→ **EXERCISE OBJECTIVE**
In the data, find the word "right" and copy out every line that has it.

→ **DATASET SECTION**
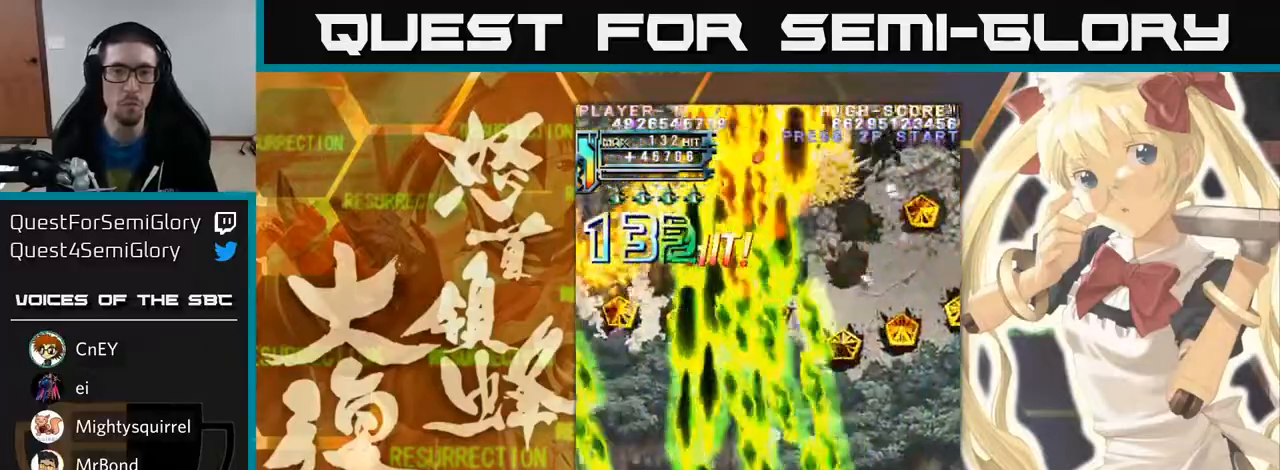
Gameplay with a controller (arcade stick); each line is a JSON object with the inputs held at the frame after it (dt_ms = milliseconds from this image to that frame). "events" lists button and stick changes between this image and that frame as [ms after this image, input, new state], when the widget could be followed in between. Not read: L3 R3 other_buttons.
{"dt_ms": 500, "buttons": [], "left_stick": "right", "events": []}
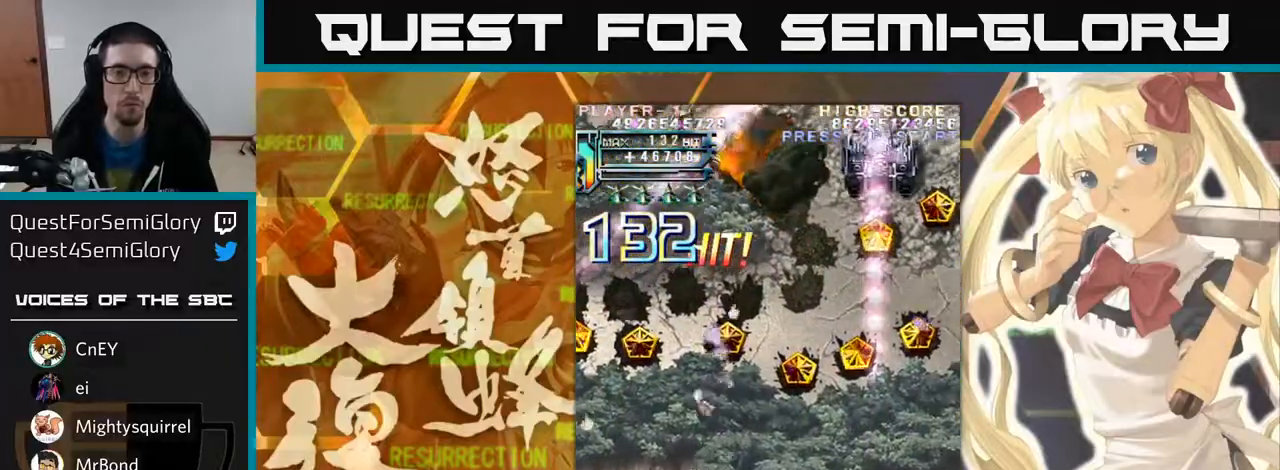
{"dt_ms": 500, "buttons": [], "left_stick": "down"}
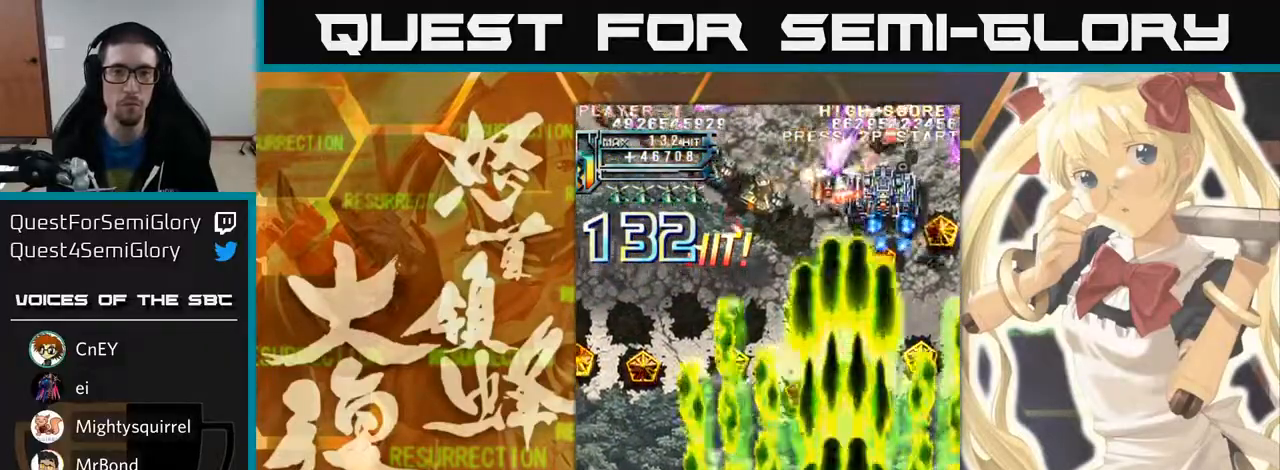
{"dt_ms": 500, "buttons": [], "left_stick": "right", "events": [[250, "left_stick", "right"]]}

→ **WRITTEN REPLY**
{"dt_ms": 500, "buttons": [], "left_stick": "right", "events": []}
{"dt_ms": 500, "buttons": [], "left_stick": "right", "events": [[250, "left_stick", "right"]]}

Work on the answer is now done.